A passagem evangélica de hoje mostra-nos um dos momentos especiais de tal solicitude, mediante a qual Jesus confirma os Apóstolos, sobretudo Simão Pedro, na própria vocação. O método usado pelo Mestre divino ultrapassa o simples ensinamento, o anúncio da palavra e a em profundidade, Jesus confirma a verdade da palavra anunciada com a revelação do poder sobre-humano e sobrenatural de Deus, que directamente se dirige ao homem todo.

Diante da revelação deste poder, a reacção do homem é sempre a manifestada por Simão Pedro: a tomada de consciência da própria indignidade e pecaminosidade. E nós não dizemos sempre, antes da Sagrada Comunhão: "Senhor, eu não sou digno do que entreis em minha morada..."? Pedro, por sua vez, afirma: Afasta-Te de mim... que sou homem pecador (Lc 5, 8). São Paulo, movido do mesmo sentimento, escreverá: Não sou digno de ser chamado Apóstolo, porque persegui a Igreja de Deus (1 Cor 15, 9). Assim se defende Isaías da chamada do Senhor, a que desejaria fugir; opõe a impureza dos próprios lábias, indignos de pronunciar as palavras do Senhor (Cfr. Is 6, 5).

Tal sentido profundo, de pecaminosidade pessoal e de indignidade, permite ao próprio Deus actuar e consente à sua graça — graça do divino chamamento — tornar-se eficaz.

Os lábios de Isaías, tocados por um carvão em brasa, tornam-se puros e o profeta pode dizer: Eis-me aqui, enviai-me (Is 6, 8). Paulo, convertido de perseguidor em apóstolo, afirma: Pela graça de Deus sou o que sou, e a graça que Ele me deu não foi inútil (1 Cor 15, 10). Simão Pedro, pelo contrário, ouve dos lábios do próprio Cristo aquelas palavras tranquilizadoras: Não tenhas receio; de futuro, serás pescador de homens (Lc 5, 10).

4. Nas leituras de hoje está encerrada uma profunda lição, demonstrativa da nossa verdadeira relação pessoal com Deus. É necessário primeiramente termos sentido profundo da Sua santidade e ao mesmo tempo vivo sentimento da nossa culpa e indignidade. Quanto mais notamos este último sentimento, tanto mais se desvela o primeiro: Deus na inefável Majestade do Seu poder e do Seu amor; Criador e Redentor do homem; Sabedoria, Justiça, Misericórdia; Deus Omnipresente, Omnisciente, Omnipotente.
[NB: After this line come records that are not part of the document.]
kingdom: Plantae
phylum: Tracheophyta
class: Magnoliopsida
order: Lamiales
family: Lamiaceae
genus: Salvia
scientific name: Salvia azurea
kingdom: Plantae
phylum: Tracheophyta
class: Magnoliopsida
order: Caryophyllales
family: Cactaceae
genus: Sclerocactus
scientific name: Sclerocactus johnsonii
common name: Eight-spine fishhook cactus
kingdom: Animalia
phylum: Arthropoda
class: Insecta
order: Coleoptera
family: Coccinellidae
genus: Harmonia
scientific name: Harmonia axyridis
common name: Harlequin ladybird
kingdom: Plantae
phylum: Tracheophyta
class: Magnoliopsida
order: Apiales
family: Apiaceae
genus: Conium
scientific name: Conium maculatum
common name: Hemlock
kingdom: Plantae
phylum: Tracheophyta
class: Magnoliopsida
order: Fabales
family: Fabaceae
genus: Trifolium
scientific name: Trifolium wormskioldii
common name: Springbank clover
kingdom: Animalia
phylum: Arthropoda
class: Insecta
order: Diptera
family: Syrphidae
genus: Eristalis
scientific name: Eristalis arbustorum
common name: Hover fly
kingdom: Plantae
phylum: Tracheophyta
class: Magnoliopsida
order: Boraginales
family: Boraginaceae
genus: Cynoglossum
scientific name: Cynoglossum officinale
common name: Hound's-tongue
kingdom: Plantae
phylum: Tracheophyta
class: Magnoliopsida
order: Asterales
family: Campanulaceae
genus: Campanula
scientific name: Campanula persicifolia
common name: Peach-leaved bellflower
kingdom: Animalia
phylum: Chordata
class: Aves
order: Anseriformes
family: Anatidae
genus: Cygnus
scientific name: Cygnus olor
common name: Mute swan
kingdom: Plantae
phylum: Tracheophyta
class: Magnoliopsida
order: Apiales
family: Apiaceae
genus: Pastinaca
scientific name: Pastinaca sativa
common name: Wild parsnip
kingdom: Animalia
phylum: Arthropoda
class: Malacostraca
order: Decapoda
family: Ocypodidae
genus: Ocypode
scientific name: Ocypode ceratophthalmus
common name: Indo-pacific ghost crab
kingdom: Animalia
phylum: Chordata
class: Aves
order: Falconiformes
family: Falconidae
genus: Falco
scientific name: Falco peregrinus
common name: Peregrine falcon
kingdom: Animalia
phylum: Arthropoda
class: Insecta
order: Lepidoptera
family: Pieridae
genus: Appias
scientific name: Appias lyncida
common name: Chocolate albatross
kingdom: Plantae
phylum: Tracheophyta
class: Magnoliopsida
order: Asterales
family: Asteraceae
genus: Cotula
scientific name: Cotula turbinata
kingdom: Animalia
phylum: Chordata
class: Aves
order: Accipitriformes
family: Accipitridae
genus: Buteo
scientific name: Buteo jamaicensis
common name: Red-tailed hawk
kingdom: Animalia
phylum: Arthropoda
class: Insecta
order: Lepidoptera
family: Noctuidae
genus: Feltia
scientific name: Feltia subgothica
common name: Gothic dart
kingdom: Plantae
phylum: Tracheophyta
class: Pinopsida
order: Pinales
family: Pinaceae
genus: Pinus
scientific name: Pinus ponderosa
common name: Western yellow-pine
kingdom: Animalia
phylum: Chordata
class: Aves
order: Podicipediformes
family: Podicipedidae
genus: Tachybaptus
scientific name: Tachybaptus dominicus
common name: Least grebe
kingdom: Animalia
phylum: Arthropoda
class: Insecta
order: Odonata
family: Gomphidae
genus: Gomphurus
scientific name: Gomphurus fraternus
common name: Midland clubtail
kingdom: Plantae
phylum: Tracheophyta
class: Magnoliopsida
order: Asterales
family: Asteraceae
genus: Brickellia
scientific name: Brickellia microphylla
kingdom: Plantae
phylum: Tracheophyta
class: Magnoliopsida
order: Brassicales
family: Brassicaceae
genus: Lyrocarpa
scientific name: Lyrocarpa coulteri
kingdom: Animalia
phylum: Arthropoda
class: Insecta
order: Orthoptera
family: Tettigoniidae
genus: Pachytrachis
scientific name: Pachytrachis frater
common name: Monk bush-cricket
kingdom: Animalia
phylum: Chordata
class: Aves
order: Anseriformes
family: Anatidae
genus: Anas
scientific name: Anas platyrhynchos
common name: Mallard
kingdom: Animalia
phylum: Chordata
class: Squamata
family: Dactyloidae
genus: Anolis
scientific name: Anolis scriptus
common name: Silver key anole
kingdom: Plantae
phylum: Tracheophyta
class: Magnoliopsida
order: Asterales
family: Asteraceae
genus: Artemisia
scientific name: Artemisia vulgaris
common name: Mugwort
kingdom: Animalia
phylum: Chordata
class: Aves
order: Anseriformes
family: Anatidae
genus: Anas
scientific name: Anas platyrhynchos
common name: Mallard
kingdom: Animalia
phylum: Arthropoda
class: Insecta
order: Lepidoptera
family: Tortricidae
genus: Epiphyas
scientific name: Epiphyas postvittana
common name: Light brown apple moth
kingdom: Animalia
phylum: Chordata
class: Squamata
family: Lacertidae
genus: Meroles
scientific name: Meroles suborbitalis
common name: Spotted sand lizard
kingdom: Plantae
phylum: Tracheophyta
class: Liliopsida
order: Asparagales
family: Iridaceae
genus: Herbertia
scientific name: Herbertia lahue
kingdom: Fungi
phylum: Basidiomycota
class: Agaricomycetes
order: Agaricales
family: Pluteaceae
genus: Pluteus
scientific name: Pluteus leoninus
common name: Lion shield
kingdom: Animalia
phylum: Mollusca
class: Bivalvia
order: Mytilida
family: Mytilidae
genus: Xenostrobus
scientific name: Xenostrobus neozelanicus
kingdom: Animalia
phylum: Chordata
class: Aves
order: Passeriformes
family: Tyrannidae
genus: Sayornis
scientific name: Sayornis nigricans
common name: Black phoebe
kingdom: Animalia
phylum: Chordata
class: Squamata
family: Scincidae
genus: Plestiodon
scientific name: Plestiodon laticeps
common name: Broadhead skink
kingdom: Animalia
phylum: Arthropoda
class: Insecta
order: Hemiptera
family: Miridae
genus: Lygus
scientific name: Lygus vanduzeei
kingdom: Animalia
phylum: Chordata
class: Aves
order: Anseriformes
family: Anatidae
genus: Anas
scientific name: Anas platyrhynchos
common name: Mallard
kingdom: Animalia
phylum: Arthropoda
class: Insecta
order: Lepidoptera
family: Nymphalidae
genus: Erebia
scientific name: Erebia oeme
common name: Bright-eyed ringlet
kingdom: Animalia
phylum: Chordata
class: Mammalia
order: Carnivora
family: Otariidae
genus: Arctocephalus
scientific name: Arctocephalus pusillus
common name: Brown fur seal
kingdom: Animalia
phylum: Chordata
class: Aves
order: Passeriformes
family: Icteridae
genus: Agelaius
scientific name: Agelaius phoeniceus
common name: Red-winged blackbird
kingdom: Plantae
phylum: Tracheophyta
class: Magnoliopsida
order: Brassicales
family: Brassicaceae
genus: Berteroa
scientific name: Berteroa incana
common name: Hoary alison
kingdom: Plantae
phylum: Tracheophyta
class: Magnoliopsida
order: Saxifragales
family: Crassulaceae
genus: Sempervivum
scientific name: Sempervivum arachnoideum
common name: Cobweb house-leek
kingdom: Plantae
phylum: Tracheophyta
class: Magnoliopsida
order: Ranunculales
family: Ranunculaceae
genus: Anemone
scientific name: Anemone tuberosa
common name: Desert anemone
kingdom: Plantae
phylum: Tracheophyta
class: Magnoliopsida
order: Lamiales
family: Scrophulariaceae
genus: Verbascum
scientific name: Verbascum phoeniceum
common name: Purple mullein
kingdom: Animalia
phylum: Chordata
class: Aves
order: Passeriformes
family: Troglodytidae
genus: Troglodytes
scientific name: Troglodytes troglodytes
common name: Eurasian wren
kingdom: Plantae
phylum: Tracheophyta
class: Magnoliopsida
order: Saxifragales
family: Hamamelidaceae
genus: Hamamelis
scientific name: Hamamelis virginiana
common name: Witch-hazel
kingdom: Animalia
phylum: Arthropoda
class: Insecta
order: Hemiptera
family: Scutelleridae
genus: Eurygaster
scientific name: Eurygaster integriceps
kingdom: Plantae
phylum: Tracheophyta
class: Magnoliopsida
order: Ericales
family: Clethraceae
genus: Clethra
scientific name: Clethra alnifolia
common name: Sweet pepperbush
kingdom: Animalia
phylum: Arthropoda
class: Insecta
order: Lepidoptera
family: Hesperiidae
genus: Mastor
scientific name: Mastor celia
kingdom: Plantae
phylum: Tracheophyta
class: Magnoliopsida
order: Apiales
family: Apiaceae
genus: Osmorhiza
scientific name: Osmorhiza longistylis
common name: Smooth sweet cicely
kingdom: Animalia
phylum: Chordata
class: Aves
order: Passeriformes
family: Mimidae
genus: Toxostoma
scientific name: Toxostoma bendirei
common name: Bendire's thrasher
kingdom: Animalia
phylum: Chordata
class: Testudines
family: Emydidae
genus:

Cristo manifesta-nos, com o ensinamento, esse mistério imperscrutável de Deus e ao mesmo tempo aproxima-o de nós, falando a linguagem dos homens simples, tornando presente o poder do próprio Deus com sinais visíveis, como por exemplo o peixe do lago de Genezaré.

Examine cada um de nós se a sua relação interior com Deus tem os traços que se manifestam no comportamento de Simão Pedro, de Paulo de Tarso e do profeta Isaías; se a nossa relação com Deus não é demasiado superficial, unilateral e interessada. Temos medo do pecado, para não ofender o Pai e o Seu Filho Unigénito, que por nós aceitou a paixão e a morte na Cruz? Ou falta-nos a consciência da profunda indignidade, diante d'Aquele que é o único Santo?

Esforcemo-nos neste sentido.

5. Além disto, as leituras de hoje contém pensamentos e indicações importantes para a vida de toda a paróquia, como comunidade do Povo de Deus.

Cristo disse a Pedro: De futuro, serás pescador de homens (Lc 5, 10); tal pesca misteriosa corresponde à missão incessante da Igreja, de qualquer comunidade e de qualquer cristão. Conduzir os homens vivos, as almas humanas à luz da Fé e à fonte do Amor; mostrar-lhes o Reino de Deus presente nos corações e no desígnio da história da humanidade; reunir todos naquela unidade, cujo centro é Cristo: eis a missão contínua da Igreja. E o Concílio Vaticano II deu, no seu ensinamento, a plena expressão desta missão.

E como nos tempos de Jesus, também hoje tal missão exige constante anúncio que prepare e facilite o acolhimento da verdade divina e do amor fraterno. Exige que as pessoas individualmente, os grupos e os ambientes "se afastem por vezes da terra" para "se fazerem ao largo". É necessário para essa penetração mais profunda do Evangelho e dos divinos mistérios. É particularmente necessária a intimidade familiar, exclusiva e fervorosa com Cristo e com o Pai e no Espírito Santo, para que cheguem à maturidade os apóstolos, isto é, os cristãos perfeitos, prontos a dar aos outros, indo buscar a própria plenitude, porque a graça de Deus não foi neles vã (Cfr. 1 Cor 15, 10; 2 Cor 6, 1).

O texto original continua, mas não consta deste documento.